--- DOCUMENT TEXT ---
Skip to content

HTTP Operations

Making requests

Use context methods for HTTP operations, as they handle common tasks such as caching, using request sessions with sensible retry defaults, and checking the response status.

text = context.fetch_text(context.data_url, method="POST", headers=headers, data=body, cache_days=cache_days)

Handling bot blocking

Many sites employ bot blocking strategies. We believe this is primarily to mitigate Denial of Service attacks and manage server load, rather than protecting the content from extraction, since the purpose of the sites we scrape is dissemination of their block lists. As long as we are sensitive to our impact on their service and identifiable in their requests, we believe it is ok to work around their bot blocking strategies.

Blocking might result in error statuses like 403; redirects to error pages; or 200 status responses but with different content from what you've seen in the browser.

Header-based restrictions

If a request using zavod fails but your browser succeeds, try setting a more browser-like user-agent header.

http:
  user_agent: Mozilla/5.0 (Macintosh; Intel Mac OS X 10_10_3) AppleWebKit/537.36 (KHTML, like Gecko) Chrome/42.0.2311.90 Safari/537.36 (zavod; opensanctions.org)

If that doesn't work, try more of the common headers sent by browsers:

HEADERS = {
    "origin": "https://www.interpol.int",
    "referer": "https://www.interpol.int/",
    "sec-fetch-mode": "navigate",
    "sec-fetch-site": "none",
    "sec-fetch-user": "?1",
    "upgrade-insecure-requests": "1",
    "user-agent": "Mozilla/5.0 (Macintosh; Intel Mac OS X 10_15_7) AppleWebKit/537.36 (KHTML, like Gecko) Chrome/126.0.0.0 Safari/537.36 (zavod; opensanctions.org)",
}
context.fetch_...(url, headers=HEADERS)
--- RECORDED DATA ---
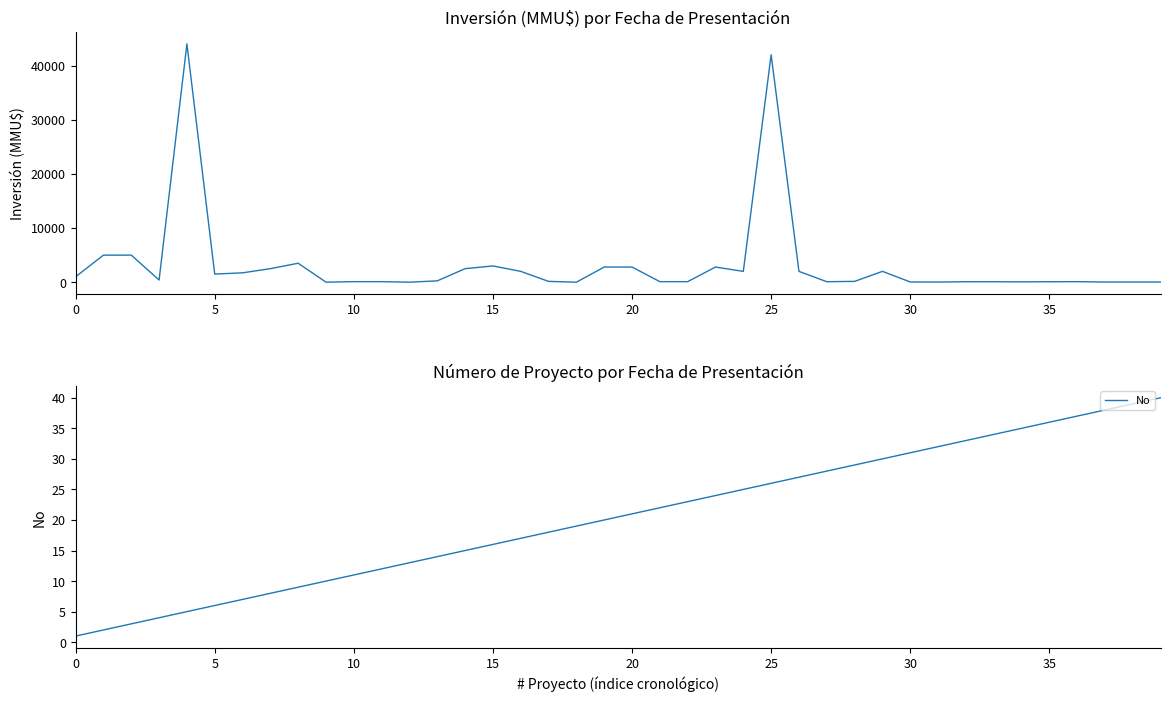

What is the difference between the maximum and minimum values in the No series?

39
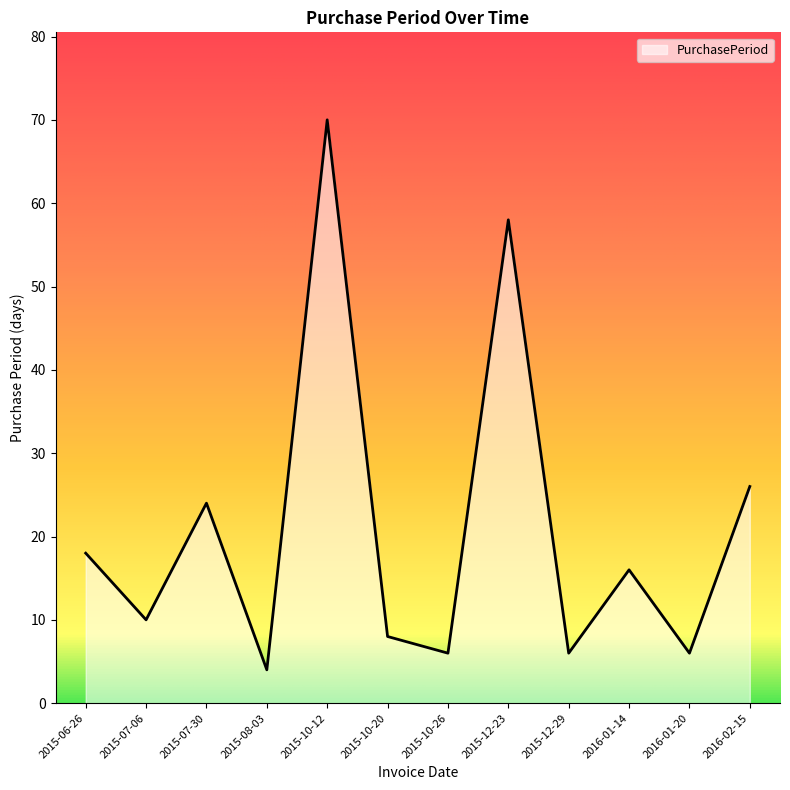

The value at 2016-02-15 is 26. True or false?

True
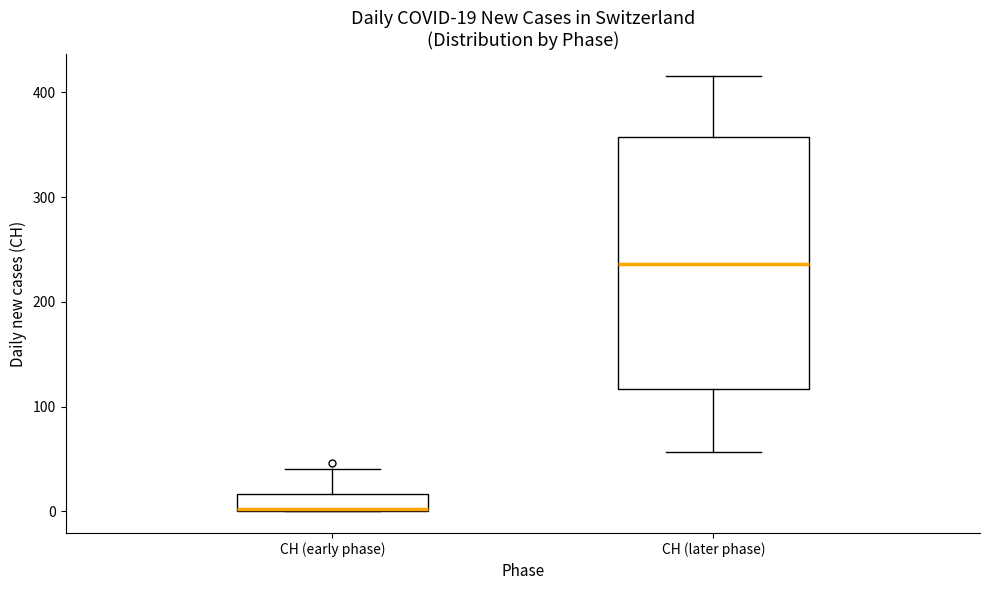

Which box is the tallest, from its lower edge to its upper edge?

CH (later phase)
---
ACTIVITY LIST ▸
1) Transcribe the full HTTP operations page word for word.
2) Recast the listing from the line holding "The value at 2016-02-15 is 26. True or false?" through its final line, both included, as a numbered list with blank lines dropped and the pictures omitted.

RESPONSES IN ORDER ▸
1)
Skip to content

HTTP Operations

Making requests

Use context methods for HTTP operations, as they handle common tasks such as caching, using request sessions with sensible retry defaults, and checking the response status.

text = context.fetch_text(context.data_url, method="POST", headers=headers, data=body, cache_days=cache_days)

Handling bot blocking

Many sites employ bot blocking strategies. We believe this is primarily to mitigate Denial of Service attacks and manage server load, rather than protecting the content from extraction, since the purpose of the sites we scrape is dissemination of their block lists. As long as we are sensitive to our impact on their service and identifiable in their requests, we believe it is ok to work around their bot blocking strategies.

Blocking might result in error statuses like 403; redirects to error pages; or 200 status responses but with different content from what you've seen in the browser.

Header-based restrictions

If a request using zavod fails but your browser succeeds, try setting a more browser-like user-agent header.

http:
  user_agent: Mozilla/5.0 (Macintosh; Intel Mac OS X 10_10_3) AppleWebKit/537.36 (KHTML, like Gecko) Chrome/42.0.2311.90 Safari/537.36 (zavod; opensanctions.org)

If that doesn't work, try more of the common headers sent by browsers:

HEADERS = {
    "origin": "https://www.interpol.int",
    "referer": "https://www.interpol.int/",
    "sec-fetch-mode": "navigate",
    "sec-fetch-site": "none",
    "sec-fetch-user": "?1",
    "upgrade-insecure-requests": "1",
    "user-agent": "Mozilla/5.0 (Macintosh; Intel Mac OS X 10_15_7) AppleWebKit/537.36 (KHTML, like Gecko) Chrome/126.0.0.0 Safari/537.36 (zavod; opensanctions.org)",
}
context.fetch_...(url, headers=HEADERS)

2)
1. The value at 2016-02-15 is 26. True or false?
2. True
3. Which box is the tallest, from its lower edge to its upper edge?
4. CH (later phase)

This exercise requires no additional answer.